++++ Passage to read ++++

Productionism is the idea that agricultural yield, especially of staple food and feed crops, is the most important goal of farming and the measure by which producers are judged. Other social goals, long-term conservation or environmental goals, and even economic goals are secondary concerns. Productionism can be understood as both a hegemonic ideology as well as a suite of technical and socioeconomic practices supporting the ideology. Although productionism is not limited to agriculture, it is arguable that it is within agriculture that productionism is embodied in its most encompassing form. That is to say that although yield or production of goods remains one of the primary goals of most material-based industries, there are usually other goals, especially those of profit and efficiency, that are also central.

The roots of productionist ideology and practice can be traced to the development of modern Western thought regarding science, technology, and morality. Early production-ism emerged in the West out of an interaction between agricultural communities and landscapes, with the changing view of the world provided by the Protestant Reformation, the Enlightenment, and the Industrial Revolution.

The philosophical and spiritual debates over the nature of salvation and morality that led to the Protestant Reformation also fed productionism by linking productivity with morality. Max Weber's early sociological work examining the effects of the Protestant work ethic and ideas about predestination, published in the early 20th century, though not specific to agriculture, can help us understand the very deep, and in many ways spiritual and moral, roots of productionist values. Weber traced the development of capitalism to the Protestant work ethic, and in his day would likely have exempted farming from the suite of capitalist enterprises he was interested in. However, his analysis of how the work ethic leads to productivity and accumulation is central to understanding agricultural productionism.

++++

● **Exercise requirements**
a - Answer these questions using the text on productionism.
(i) According to productionism, what is the most important goal of farming?
(ii) Which three developments provided the changing view of the world out of which early productionism emerged?
(iii) To what did Weber trace the development of capitalism?
b - Write a continuation of the text on productionism, starting after its final sentence.

++++ Provided records ++++

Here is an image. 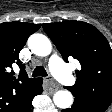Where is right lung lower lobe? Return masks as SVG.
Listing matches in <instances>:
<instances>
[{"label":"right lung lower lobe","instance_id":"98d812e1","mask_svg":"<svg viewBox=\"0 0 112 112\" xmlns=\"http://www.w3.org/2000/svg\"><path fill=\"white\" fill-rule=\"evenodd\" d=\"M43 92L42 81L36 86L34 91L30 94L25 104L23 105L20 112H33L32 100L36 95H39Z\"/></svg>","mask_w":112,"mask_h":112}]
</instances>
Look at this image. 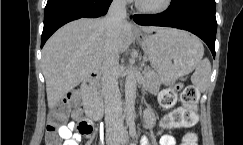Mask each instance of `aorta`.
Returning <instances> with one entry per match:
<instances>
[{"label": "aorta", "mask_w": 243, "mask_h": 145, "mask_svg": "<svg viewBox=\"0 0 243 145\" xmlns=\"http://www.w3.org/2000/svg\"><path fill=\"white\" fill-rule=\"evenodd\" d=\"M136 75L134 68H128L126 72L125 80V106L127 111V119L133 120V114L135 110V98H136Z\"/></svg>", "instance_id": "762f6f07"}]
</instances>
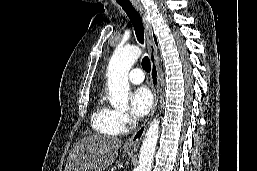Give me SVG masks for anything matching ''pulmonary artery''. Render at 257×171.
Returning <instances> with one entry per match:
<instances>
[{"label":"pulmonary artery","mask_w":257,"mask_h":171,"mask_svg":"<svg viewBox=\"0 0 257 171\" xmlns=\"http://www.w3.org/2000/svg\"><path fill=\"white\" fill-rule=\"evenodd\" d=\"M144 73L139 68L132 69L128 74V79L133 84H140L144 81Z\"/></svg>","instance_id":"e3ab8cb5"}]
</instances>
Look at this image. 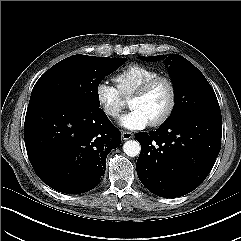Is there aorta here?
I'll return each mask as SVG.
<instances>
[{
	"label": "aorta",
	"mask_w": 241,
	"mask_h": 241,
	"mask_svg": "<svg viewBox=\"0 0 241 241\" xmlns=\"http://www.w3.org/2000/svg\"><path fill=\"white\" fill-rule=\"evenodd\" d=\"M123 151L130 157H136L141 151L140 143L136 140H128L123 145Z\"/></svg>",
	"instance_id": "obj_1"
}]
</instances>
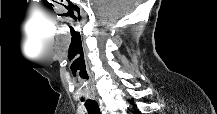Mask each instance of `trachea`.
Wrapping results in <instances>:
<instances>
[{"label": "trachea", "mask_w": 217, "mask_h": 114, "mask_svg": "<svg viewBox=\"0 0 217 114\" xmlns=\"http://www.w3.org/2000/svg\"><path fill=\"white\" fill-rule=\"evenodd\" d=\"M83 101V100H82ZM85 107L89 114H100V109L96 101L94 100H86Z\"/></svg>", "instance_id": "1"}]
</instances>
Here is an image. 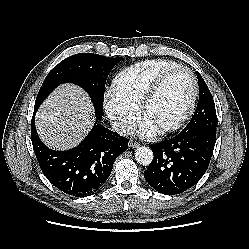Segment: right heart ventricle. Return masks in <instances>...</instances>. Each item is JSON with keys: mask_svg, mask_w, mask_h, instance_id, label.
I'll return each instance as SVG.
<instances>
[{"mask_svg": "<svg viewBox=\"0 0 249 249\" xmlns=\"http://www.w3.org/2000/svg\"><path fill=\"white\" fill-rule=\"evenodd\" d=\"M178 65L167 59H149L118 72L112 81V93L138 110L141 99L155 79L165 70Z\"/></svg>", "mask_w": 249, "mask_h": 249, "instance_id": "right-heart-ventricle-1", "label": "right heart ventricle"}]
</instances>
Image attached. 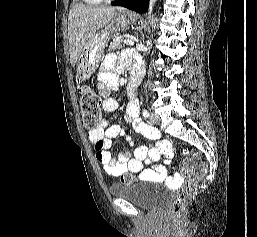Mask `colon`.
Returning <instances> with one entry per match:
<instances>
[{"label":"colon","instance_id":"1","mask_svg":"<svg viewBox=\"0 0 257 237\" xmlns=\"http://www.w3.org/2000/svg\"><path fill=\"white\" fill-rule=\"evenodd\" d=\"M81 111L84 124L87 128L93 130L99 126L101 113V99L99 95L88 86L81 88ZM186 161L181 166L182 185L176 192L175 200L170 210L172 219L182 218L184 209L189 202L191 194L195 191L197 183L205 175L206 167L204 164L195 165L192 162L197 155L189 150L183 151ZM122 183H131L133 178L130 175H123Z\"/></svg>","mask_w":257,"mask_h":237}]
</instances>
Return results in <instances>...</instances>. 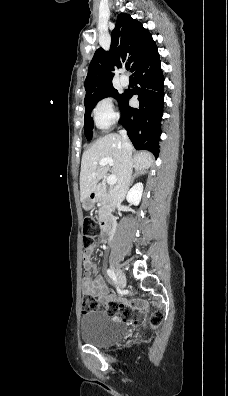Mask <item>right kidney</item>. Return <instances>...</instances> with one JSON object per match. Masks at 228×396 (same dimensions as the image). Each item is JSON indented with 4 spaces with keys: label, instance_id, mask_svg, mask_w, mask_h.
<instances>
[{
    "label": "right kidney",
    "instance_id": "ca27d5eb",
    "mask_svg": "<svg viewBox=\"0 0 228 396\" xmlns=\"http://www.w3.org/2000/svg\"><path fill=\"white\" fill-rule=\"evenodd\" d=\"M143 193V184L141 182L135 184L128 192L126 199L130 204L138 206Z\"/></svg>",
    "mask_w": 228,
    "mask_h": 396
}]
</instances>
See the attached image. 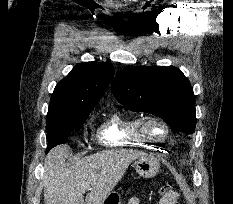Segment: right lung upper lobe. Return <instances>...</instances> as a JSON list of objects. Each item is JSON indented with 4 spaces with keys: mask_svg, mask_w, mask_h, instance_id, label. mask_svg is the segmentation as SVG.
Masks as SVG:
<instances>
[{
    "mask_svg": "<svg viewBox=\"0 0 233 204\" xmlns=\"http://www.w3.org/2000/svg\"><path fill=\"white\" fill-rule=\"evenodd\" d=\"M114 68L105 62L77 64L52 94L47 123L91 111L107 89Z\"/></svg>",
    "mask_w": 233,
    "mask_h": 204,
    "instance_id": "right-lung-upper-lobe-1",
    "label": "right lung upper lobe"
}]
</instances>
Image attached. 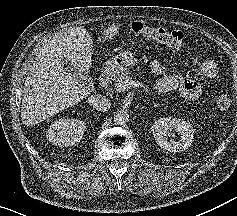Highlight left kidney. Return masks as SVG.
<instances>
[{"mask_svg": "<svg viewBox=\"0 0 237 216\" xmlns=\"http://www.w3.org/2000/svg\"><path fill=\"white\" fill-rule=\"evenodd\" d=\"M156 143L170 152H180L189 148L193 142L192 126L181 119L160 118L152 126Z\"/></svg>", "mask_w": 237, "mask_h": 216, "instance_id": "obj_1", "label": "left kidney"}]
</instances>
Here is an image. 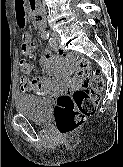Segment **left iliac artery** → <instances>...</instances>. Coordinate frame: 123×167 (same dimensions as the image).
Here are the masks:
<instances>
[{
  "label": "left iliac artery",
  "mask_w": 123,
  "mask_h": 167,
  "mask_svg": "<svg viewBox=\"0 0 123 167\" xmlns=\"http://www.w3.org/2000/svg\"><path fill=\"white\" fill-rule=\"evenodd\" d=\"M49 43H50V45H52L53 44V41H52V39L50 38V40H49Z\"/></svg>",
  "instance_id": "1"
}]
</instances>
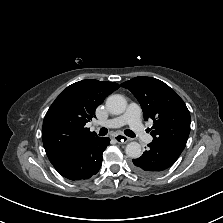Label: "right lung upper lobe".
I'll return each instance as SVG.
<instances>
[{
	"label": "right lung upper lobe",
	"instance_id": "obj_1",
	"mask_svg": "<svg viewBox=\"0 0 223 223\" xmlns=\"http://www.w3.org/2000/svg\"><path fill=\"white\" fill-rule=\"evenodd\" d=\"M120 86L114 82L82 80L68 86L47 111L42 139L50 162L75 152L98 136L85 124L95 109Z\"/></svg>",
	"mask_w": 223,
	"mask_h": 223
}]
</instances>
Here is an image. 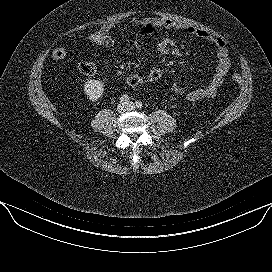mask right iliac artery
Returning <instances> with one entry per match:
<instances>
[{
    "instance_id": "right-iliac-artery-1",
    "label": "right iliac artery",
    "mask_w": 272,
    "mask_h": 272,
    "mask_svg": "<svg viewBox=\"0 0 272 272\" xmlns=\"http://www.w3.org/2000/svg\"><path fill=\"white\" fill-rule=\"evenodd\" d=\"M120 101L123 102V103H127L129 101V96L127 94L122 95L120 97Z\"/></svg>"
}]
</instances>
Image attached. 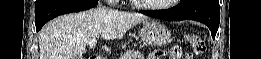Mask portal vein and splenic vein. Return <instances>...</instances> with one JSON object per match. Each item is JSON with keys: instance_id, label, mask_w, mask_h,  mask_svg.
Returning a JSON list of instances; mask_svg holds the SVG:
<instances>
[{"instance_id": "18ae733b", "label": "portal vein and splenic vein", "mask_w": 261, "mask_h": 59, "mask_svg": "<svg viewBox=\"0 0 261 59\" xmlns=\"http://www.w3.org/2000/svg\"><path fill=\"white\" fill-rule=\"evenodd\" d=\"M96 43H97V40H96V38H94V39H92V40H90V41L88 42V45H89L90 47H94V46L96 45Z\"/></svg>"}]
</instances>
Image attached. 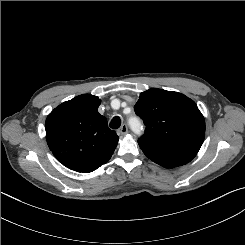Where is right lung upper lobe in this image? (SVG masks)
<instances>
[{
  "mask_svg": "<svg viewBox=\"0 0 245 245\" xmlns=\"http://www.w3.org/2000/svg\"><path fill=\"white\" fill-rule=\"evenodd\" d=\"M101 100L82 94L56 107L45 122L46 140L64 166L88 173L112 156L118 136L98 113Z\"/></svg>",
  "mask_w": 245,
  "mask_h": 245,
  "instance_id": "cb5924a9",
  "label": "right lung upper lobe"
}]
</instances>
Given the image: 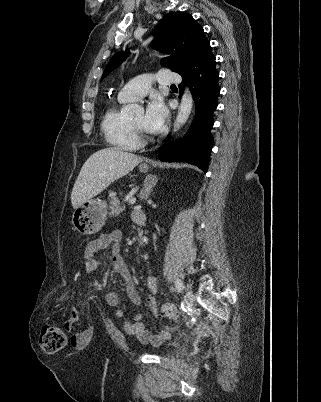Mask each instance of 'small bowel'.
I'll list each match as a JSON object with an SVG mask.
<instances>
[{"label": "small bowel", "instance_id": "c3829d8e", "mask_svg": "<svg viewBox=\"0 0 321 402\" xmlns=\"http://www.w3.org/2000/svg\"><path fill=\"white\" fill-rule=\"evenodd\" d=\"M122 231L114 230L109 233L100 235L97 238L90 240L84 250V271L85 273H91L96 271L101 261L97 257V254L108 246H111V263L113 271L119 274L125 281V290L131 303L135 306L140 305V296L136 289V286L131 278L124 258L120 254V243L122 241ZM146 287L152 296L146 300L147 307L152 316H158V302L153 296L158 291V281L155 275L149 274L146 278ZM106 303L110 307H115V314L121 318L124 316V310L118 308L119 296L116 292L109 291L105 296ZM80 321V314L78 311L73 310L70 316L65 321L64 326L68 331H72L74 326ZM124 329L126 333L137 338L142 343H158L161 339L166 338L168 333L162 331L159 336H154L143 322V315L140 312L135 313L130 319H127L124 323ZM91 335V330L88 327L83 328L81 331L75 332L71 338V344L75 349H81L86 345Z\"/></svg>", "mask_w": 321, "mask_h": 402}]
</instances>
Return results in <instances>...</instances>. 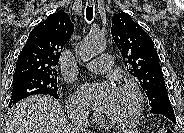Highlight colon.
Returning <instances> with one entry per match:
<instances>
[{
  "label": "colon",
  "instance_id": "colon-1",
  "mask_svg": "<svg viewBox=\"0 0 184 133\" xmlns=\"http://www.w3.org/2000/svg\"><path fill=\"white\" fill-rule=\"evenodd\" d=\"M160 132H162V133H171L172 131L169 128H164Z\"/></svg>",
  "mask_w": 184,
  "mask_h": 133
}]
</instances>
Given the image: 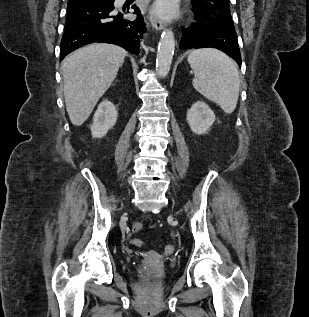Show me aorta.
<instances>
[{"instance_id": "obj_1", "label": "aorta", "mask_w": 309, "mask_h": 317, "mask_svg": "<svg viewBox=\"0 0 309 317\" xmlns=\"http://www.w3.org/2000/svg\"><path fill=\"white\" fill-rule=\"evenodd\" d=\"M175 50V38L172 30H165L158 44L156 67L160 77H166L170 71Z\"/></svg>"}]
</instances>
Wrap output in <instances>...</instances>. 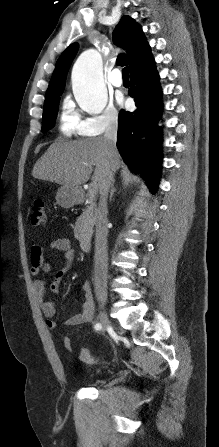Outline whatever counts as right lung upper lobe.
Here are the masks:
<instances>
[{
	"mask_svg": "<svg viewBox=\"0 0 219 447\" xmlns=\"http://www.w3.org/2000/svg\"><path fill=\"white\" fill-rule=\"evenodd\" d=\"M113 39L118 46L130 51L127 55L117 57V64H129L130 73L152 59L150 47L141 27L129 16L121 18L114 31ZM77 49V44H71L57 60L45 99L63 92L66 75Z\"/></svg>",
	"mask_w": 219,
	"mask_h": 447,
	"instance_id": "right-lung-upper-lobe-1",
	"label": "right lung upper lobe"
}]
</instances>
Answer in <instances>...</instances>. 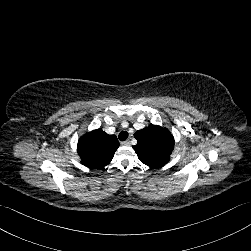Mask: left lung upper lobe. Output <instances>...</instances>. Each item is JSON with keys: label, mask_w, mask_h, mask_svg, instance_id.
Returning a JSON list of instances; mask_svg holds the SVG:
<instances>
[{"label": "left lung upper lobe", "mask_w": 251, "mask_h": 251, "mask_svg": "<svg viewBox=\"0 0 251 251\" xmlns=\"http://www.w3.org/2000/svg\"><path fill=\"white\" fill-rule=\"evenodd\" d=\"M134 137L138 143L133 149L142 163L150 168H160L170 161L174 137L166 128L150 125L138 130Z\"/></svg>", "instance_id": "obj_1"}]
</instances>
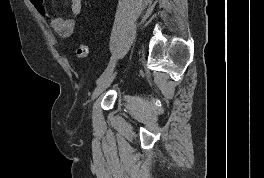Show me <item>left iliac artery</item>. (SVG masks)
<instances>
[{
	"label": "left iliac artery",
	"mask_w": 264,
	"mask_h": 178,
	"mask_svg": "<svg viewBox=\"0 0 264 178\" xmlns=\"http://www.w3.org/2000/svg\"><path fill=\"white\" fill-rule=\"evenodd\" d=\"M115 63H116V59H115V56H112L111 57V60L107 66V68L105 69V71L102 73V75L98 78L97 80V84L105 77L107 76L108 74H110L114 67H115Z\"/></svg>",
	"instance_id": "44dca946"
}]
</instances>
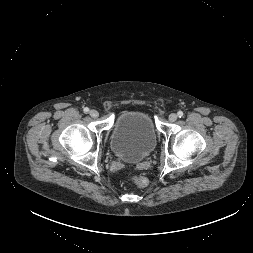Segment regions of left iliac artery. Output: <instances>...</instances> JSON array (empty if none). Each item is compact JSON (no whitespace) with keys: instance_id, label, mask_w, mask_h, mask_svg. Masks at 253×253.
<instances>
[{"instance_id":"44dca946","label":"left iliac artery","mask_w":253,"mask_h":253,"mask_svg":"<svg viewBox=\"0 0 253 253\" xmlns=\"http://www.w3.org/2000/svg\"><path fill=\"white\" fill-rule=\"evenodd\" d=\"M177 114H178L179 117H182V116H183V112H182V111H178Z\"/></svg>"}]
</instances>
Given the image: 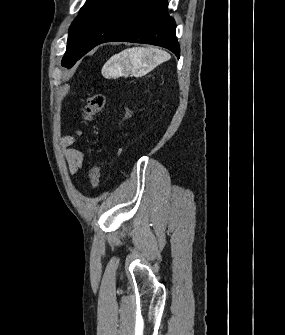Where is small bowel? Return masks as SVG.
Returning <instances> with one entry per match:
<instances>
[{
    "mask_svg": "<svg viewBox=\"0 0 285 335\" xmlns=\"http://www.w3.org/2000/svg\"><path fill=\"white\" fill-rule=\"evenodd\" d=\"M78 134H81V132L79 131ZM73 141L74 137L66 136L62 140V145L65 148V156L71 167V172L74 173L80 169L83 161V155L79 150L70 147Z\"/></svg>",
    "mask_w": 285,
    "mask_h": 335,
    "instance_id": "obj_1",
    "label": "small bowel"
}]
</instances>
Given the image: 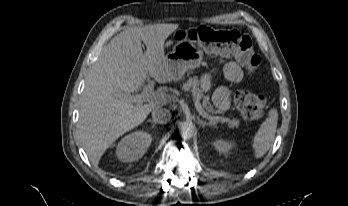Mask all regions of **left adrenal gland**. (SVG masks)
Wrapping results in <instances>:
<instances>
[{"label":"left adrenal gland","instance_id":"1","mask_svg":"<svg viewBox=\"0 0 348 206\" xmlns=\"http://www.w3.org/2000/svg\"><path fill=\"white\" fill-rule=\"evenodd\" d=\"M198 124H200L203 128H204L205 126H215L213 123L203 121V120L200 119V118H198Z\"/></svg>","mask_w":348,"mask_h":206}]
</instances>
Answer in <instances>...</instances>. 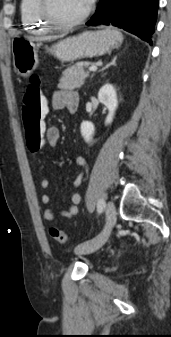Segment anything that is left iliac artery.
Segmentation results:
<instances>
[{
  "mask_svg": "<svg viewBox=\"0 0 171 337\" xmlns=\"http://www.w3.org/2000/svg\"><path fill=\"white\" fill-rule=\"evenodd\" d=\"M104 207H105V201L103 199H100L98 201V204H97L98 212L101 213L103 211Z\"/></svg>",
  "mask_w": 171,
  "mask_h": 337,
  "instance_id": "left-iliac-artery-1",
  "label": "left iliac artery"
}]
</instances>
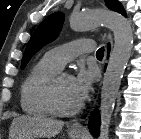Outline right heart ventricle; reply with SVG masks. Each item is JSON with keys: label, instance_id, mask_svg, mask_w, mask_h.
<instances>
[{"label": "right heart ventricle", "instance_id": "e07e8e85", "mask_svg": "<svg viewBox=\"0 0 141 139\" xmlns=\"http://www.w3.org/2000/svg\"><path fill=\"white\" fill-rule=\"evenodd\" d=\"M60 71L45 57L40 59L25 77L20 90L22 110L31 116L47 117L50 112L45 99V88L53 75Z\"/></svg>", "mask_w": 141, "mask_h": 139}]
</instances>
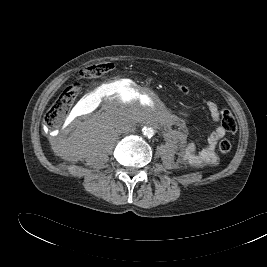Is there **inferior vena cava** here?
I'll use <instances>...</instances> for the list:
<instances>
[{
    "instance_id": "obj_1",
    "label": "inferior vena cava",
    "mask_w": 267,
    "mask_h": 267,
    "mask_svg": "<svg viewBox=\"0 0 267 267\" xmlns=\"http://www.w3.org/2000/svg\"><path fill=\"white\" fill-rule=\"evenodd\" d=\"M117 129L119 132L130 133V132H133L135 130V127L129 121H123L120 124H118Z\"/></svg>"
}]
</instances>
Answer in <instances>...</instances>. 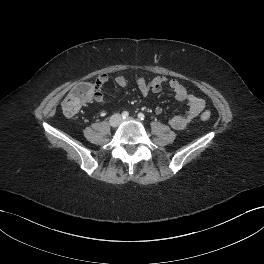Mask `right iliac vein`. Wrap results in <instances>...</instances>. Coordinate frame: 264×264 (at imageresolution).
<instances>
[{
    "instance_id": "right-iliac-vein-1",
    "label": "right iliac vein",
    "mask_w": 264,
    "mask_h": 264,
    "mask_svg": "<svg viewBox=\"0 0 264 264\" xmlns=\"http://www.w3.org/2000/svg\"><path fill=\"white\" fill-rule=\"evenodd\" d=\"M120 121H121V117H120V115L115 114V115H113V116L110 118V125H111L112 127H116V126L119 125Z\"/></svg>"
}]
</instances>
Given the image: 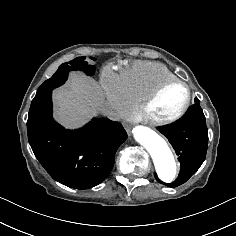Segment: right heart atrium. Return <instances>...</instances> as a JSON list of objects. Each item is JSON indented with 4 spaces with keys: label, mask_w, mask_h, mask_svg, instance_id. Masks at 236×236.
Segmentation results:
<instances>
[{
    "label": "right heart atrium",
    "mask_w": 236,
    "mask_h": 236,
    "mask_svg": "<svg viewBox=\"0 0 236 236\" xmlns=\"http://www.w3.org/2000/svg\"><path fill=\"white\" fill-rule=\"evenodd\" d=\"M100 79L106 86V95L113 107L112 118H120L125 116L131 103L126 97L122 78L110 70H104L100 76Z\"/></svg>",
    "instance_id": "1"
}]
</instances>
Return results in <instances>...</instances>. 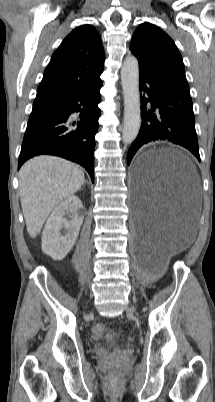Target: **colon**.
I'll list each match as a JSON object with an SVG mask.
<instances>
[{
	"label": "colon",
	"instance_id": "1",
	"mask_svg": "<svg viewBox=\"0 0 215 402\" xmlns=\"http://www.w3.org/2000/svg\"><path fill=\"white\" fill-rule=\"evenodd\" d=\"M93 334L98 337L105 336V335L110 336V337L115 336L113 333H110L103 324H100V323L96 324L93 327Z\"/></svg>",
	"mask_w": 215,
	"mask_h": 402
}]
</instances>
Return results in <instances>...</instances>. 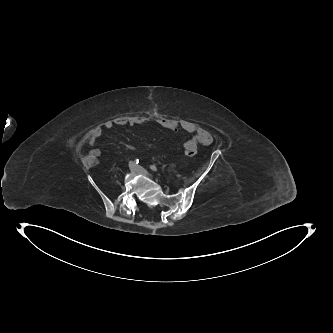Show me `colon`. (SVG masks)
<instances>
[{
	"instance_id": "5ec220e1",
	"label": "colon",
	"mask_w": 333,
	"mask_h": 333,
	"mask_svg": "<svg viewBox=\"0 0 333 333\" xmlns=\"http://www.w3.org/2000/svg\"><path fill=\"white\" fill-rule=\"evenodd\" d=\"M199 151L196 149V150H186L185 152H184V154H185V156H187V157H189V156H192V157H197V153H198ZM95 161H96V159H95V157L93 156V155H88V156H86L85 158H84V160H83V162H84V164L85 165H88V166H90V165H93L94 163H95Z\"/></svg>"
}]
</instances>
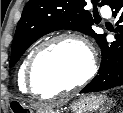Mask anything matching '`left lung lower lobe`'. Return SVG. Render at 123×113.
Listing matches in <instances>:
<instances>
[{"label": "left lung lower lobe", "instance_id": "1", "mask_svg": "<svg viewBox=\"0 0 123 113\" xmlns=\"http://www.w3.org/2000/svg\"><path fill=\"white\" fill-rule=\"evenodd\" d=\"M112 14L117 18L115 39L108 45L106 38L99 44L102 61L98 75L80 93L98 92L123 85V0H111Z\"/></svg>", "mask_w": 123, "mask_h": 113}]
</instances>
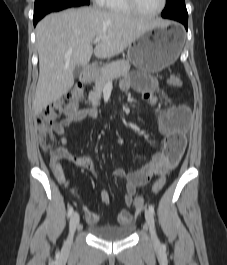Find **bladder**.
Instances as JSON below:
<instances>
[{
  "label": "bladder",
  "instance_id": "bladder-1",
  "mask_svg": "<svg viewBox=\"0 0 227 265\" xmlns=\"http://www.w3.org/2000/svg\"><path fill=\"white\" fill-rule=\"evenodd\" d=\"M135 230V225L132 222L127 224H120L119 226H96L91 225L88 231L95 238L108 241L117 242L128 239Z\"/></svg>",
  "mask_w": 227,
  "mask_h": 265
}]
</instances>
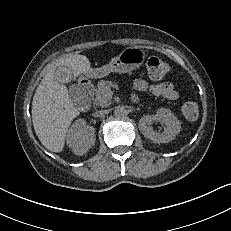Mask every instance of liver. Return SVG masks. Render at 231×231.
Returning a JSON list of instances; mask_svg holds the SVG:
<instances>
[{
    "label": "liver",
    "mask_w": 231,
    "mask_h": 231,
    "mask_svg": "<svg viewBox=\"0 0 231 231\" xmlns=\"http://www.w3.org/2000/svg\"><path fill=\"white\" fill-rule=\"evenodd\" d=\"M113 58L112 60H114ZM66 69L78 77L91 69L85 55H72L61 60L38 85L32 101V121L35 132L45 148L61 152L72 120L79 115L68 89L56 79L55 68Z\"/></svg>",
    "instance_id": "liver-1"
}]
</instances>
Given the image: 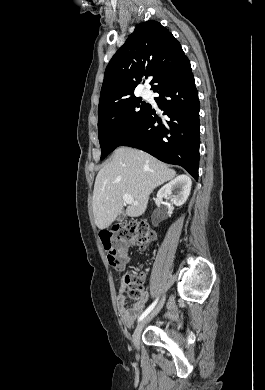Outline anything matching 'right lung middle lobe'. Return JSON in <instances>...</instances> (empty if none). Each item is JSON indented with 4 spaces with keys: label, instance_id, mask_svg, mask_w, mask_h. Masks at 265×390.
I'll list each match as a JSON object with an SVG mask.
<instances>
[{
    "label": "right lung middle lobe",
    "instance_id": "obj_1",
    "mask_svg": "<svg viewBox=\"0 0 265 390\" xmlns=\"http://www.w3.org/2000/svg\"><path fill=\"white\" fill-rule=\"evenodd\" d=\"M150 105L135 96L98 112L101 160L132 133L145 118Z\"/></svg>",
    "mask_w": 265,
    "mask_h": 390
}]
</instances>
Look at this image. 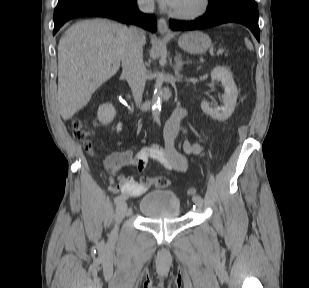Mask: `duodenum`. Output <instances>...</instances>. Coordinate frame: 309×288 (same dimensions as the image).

++++

● **Task-by-task answers**
a -
(i) Agricultural yield, especially of staple food and feed crops.
(ii) The Protestant Reformation, the Enlightenment, and the Industrial Revolution.
(iii) The Protestant work ethic.

b -
For productionism to have taken hold, farmers must have a reason for producing more than they are already producing. A peasant farm family's current level of production was sufficient for their subsistence needs; for example, they may have been uninterested in expending the extra effort to produce excess. However, during the 15th-17th centuries, Protestant religions took hold in most of northern Europe. Protestant reformers were especially concerned about the perceived hedonism and corruption of the Church, and many protestant groups adopted an ascetic Puritan ethic and endorsed the virtue of hard work, arguing that God was best served if one's talents and labor were spent on being productive. Hard work in itself became a virtue, and sloth or leisure a vice. One of the best ways to demonstrate that one was working hard, and was therefore a virtuous person, was to produce a great deal of whatever it was one was engaged in producing. This production led to the accumulation necessary for capitalist investment.